Collect every line from the items below that contains the string "IMPRINT", and copy each one in full.

........

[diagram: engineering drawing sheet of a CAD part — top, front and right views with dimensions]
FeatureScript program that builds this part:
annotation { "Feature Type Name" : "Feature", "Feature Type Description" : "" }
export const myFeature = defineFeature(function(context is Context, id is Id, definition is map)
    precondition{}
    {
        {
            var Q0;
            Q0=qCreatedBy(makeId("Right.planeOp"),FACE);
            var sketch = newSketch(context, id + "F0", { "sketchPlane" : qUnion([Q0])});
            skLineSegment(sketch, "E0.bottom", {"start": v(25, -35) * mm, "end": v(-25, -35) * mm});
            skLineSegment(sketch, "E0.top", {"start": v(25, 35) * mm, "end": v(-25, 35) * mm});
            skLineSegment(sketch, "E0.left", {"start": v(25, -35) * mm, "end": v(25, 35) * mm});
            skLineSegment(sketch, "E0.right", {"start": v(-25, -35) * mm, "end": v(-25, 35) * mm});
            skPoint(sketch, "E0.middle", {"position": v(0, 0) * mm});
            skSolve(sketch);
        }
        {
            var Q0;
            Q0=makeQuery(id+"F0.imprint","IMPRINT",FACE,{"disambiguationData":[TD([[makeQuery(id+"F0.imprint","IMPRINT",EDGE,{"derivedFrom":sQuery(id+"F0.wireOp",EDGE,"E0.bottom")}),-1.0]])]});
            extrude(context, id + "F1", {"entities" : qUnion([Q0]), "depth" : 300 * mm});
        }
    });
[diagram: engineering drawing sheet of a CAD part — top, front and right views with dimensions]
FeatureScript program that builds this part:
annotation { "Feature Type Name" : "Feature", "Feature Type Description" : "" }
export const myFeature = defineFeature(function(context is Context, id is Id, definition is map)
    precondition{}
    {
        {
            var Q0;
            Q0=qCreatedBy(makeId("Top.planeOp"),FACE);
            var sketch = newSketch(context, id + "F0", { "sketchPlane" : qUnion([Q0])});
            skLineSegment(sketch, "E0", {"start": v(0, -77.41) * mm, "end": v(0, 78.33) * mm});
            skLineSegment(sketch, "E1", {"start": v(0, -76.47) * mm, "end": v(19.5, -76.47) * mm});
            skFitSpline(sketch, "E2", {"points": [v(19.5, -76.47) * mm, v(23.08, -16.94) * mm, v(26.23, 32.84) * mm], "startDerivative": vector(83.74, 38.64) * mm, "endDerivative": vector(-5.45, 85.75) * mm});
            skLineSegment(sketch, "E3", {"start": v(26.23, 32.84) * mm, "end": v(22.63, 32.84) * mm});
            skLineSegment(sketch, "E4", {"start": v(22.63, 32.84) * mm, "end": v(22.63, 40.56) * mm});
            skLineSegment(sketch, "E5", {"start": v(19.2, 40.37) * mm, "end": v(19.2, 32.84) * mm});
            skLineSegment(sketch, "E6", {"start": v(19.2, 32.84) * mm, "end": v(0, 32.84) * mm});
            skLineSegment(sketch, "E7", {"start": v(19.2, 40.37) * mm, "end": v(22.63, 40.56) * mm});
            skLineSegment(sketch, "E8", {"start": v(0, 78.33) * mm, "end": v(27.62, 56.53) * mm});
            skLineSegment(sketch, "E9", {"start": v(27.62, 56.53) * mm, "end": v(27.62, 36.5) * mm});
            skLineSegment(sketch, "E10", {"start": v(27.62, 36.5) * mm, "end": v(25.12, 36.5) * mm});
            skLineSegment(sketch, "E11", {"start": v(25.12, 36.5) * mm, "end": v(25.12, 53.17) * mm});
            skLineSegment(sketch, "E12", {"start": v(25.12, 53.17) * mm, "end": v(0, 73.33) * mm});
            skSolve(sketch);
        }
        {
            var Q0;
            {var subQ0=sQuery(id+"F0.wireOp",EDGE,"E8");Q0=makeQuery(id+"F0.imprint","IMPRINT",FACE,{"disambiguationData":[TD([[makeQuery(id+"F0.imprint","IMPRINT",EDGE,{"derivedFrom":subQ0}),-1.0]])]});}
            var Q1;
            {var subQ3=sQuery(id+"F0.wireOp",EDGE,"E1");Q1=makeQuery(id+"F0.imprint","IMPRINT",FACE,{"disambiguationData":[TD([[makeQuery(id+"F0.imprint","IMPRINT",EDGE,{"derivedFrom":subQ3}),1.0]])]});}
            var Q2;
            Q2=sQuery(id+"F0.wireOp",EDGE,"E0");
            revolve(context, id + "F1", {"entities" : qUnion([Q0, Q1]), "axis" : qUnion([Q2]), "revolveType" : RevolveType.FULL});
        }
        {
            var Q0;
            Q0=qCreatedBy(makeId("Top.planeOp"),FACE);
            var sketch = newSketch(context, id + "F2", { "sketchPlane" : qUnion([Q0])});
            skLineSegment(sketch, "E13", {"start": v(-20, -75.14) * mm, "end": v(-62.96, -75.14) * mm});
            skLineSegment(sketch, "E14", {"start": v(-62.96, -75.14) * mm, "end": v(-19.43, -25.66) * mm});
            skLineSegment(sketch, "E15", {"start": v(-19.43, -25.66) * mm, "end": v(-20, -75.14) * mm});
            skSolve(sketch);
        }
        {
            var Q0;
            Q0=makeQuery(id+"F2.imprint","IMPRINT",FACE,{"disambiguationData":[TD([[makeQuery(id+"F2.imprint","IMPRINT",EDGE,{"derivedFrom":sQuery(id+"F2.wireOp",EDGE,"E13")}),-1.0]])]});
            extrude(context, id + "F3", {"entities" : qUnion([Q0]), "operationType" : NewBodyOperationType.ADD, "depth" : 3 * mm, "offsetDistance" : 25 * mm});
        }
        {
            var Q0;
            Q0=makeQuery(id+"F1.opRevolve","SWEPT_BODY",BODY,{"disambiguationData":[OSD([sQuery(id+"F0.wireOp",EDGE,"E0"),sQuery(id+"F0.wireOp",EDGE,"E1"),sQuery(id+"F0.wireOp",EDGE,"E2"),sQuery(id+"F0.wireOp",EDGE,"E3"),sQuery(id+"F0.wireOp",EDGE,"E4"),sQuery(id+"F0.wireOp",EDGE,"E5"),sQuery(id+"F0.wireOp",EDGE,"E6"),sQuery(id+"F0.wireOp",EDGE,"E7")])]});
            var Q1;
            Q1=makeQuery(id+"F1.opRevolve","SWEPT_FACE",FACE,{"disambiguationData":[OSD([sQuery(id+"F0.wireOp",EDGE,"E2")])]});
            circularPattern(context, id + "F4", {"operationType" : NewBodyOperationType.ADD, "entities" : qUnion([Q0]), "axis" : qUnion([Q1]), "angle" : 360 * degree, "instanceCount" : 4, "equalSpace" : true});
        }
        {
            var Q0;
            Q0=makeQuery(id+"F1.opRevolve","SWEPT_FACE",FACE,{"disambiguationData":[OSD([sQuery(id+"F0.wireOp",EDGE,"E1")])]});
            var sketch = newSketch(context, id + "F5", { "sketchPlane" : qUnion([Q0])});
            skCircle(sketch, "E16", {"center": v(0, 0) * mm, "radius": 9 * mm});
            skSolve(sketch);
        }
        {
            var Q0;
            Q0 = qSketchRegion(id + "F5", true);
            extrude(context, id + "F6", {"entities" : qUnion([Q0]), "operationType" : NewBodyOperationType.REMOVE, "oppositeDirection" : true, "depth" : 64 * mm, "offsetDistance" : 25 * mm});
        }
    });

........

:: TASK OUTPUT ::
            Q0=makeQuery(id+"F0.imprint","IMPRINT",FACE,{"disambiguationData":[TD([[makeQuery(id+"F0.imprint","IMPRINT",EDGE,{"derivedFrom":sQuery(id+"F0.wireOp",EDGE,"E0.bottom")}),-1.0]])]});
            {var subQ0=sQuery(id+"F0.wireOp",EDGE,"E8");Q0=makeQuery(id+"F0.imprint","IMPRINT",FACE,{"disambiguationData":[TD([[makeQuery(id+"F0.imprint","IMPRINT",EDGE,{"derivedFrom":subQ0}),-1.0]])]});}
            {var subQ3=sQuery(id+"F0.wireOp",EDGE,"E1");Q1=makeQuery(id+"F0.imprint","IMPRINT",FACE,{"disambiguationData":[TD([[makeQuery(id+"F0.imprint","IMPRINT",EDGE,{"derivedFrom":subQ3}),1.0]])]});}
            Q0=makeQuery(id+"F2.imprint","IMPRINT",FACE,{"disambiguationData":[TD([[makeQuery(id+"F2.imprint","IMPRINT",EDGE,{"derivedFrom":sQuery(id+"F2.wireOp",EDGE,"E13")}),-1.0]])]});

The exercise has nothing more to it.